Constantly in the trenches, Dad fought policies and the men and women above them to make things better for so many people over the years. And that’d been only in the years since he’d married my mom. The pair may have met in politics, but he’d worked as an active player in government long before my mom and I came along. He’d been the saving grace for our family. The rock for both my mom and me. We’d had some trying times before he’d come along.

Heartbreak.

Struggle.

And he’d been there for the aftermath, still fighting but with a different struggle. He picked up the pieces of a shattered family broken by pain and suffering. He’d mended us and put me completely back together with my mom. I honestly didn’t remember life before Rick Fairchild came into our lives.

At least, I tried not to.

Dad waved me in around his stacks of papers, probably in here since after breakfast. He grinned. “Come. Come. I’ll make room for you.”

He’d always said that, could make room however tight. It only made the reason I came to him that much harder.

But I needed the strength.

His son was crazy, point-blank. I didn’t want to come in here, bust everything up but I felt like I had no choice. What Jaxen had done last night and today was completely unacceptable. He’d been cruel, evil and malicious. People got locked up for lesser things they’d done.

And he did it right in my adoptive father’s house.

Jax was a guest in this house and he hurt me, my strides quiet into my dad’s study. Dad had his MacBook open, but closed it after striking a few keys.

He sat back with laced fingers. “What’s up? Missed you at breakfast this morning.” His eyebrows drew in deeply. “Mom said you were having feminine worries.”

As awesome as my dad was he was still a guy at the end of the day. I rolled my eyes. “It’s called a period, Dad.”

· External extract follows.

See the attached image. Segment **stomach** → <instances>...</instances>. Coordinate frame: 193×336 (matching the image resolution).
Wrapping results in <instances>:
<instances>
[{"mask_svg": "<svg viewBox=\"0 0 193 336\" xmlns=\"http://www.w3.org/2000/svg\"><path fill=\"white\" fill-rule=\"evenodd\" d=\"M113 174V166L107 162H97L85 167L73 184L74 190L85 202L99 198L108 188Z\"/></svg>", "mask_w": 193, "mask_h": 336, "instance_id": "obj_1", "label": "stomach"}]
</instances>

“Yes, er, um, period.” Rick Fairchild’s cheeks colored, a man who gave speeches in front of hundreds, thousands. He patted his desk. “Anyway, you doing all right?”

I took him up on the seat he offered, lounging back against his desk. I shook my head. “Not exactly. I wanted to talk to you about that.”

His brow jumped. “Your, um…” A neck scratch. “Period, honey? I have to say, I think your mom is better suited.”

Dear God.

“No, not the period.”

Appearing relieved, he chuckled. “Then what then?”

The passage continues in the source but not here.